In der Pflege erleben wir viele verschiedene Herausforderungen gleichzeitig: hohe Verantwortung, Zeitdruck, emotionale Belastungen und immer wieder neue Anforderungen – sei es durch die Digitalisierung, den Fachkräftemangel oder anspruchsvollere Patient:innen. Das sind reale Belastungen, keine Frage. Aber was mich vor allem beschäftigt: Wir Pflegenden haben uns in den vergangenen Jahren teilweise angewöhnt, schneller in die Resignation zu gehen, statt handlungsfähig zu bleiben. Das ist verständlich, aber auf Dauer gefährlich – denn wir geben damit auch Gestaltungsspielräume ab und leider auch Verantwortung.

Wie unterstützen die GFO Kliniken Südwestfalen aktuell die Gesundheit von Pflegekräften konkret?
Nach der Mitarbeiterbefragung 2024 haben wir klargesehen: Der größte Bedarf liegt im Bereich psychische Gesundheit. Genau da setzen wir in diesem Jahr den Schwerpunkt. Ab Juni starten wieder konkrete Angebote im Rahmen des Betrieblichen Gesundheitsmanagements – in Kooperation mit der Barmer. Ziel ist nicht nur, Probleme sichtbar zu machen, sondern gemeinsam Strategien zu entwickeln, wie wir besser mit Belastungen umgehen können. Die Umsetzung bleibt individuell – aber wir geben Impulse, Werkzeuge und Begleitung an die Hand.

Welche Rolle spielt betriebliches Gesundheitsmanagement, wenn es darum geht, Pflegekräfte langfristig im Beruf zu halten?
Ein gutes BGM kann auf mehreren Ebenen wirken – körperlich, psychisch und auch kulturell. Und genau hier wird es spannend: Wenn wir als Team, als Bereich, als Organisation entscheiden: „Wir bleiben handlungsfähig“, dann kann BGM dazu beitragen, diese Haltung zu stärken. Es geht nicht darum, alles perfekt zu machen – aber im Gespräch zu bleiben, gemeinsam Lösungen zu entwickeln, sich gegenseitig zu unterstützen. Die Angebote, die zum Beispiel das BGM machen kann, sind dafür eine gute Grundlage – aber sie ersetzen nicht die Eigenverantwortung jedes Einzelnen.
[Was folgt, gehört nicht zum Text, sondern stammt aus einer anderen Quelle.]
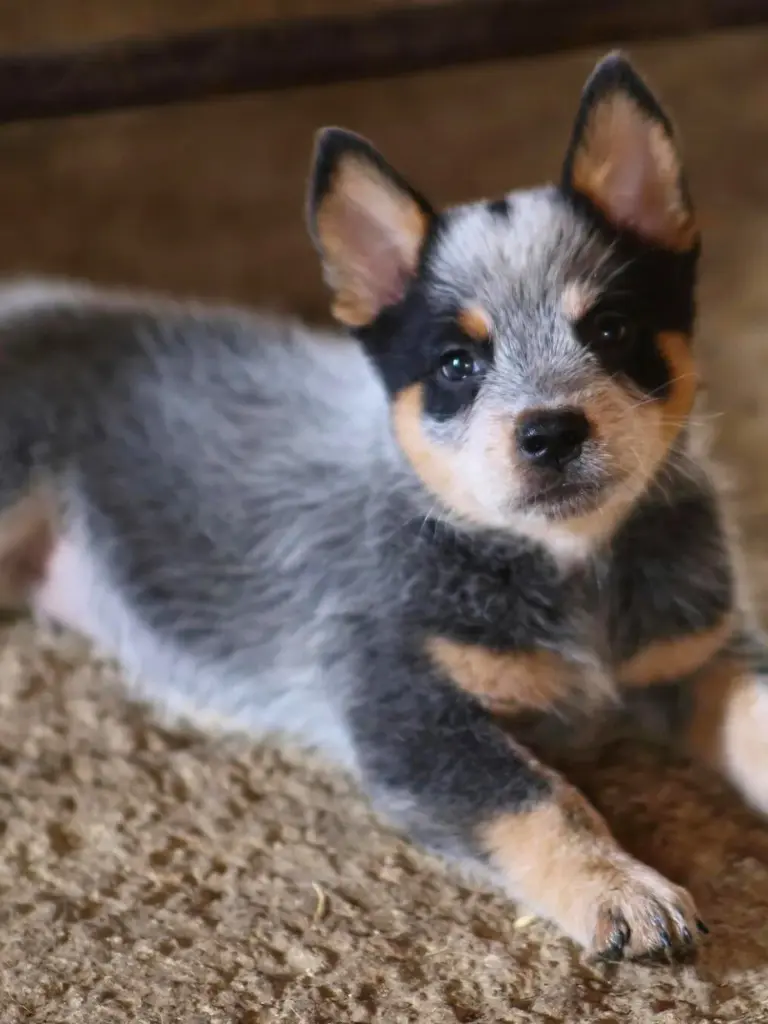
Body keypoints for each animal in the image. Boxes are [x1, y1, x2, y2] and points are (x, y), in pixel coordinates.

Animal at [0, 51, 765, 958]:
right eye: (457, 364)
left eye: (611, 329)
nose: (549, 432)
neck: (571, 566)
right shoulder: (410, 716)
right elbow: (544, 801)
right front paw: (624, 888)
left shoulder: (699, 654)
Wie lassen sich Gesundheitsförderung und die Arbeitsbedingungen in der Pflege unter einen Hut bringen? Indem wir erkennen, dass Gesundheit kein Extra ist – sondern Teil unserer beruflichen Verantwortung. Wer dauerhaft leistungsfähig sein will, muss auch gut für sich selbst sorgen. Gesundheitsförderung darf nicht erst am Feierabend starten, sondern muss im Alltag mitgedacht werden: im Miteinander im Team, in der Führung, in der Dienstplanung. Es geht darum, unsere Arbeitskultur so zu gestalten, dass sie uns trägt, nicht auslaugt – und ja, hier ist mir durchaus bewusst, dass der Fachkräftemangel sowie der Schichtdienst, etc. dafür nicht gerade förderlich sind, aber genau deswegen ist es so wichtig, dass wir uns immer an unsere eigene Verantwortung erinnern! Dem Team gegenüber, dem Arbeitgeber gegenüber aber an allererster Stelle uns selbst gegenüber. Mehr als arbeiten können wir alle nicht.

Wie stellen Sie sich das Betriebliche Gesundheitsmanagement in der Pflege im Jahr 2030 vor?
Ich wünsche mir ein BGM, das sich nicht nur an den Symptomen orientiert, sondern an den Ursachen. 2030 sollte es normal sein, dass Teams regelmäßig über ihre Belastungen sprechen, dass Führungskräfte Gesundheit als Teil ihres Auftrags sehen – und dass digitale Tools, wie sie heute schon immer mehr genutzt werden, helfen, rechtzeitig gegenzusteuern. Gesundheit darf kein „Sonderprojekt“ sein, sondern gehört zur Organisationsentwicklung genauso wie zur Fachlichkeit. Und gerade im Krankenhaus sollte jedem einzelne bewusst sein, dass die Gesundheit unser höchstes Gut ist.

Welche innovativen oder ungewöhnlichen Ideen könnten die Gesundheit der Pflegekräfte nachhaltig verbessern?
Innovation bedeutet für mich nicht automatisch Technik – sondern neues Denken. Zum Beispiel: Pflege-Coachings im Arbeitsalltag, kurze Reflexionsrunden im Team, Micro-Pausen für den Kopf. Oder auch einfach mal der Raum, offen über Überforderung zu sprechen, ohne dass das als Schwäche ausgelegt wird. Ich glaube fest daran, dass wir in dieser herausfordernden Zeit auch eine enorme Chance haben: Wir dürfen mitgestalten. Wir haben eine Pflegedirektion, die uns fordert – ja, definitiv. Aber wir haben auch Mitspracherecht und Teilhabe, und das ist nicht selbstverständlich. Das sollten wir nutzen, um aktiv Teil des Wandels zu sein.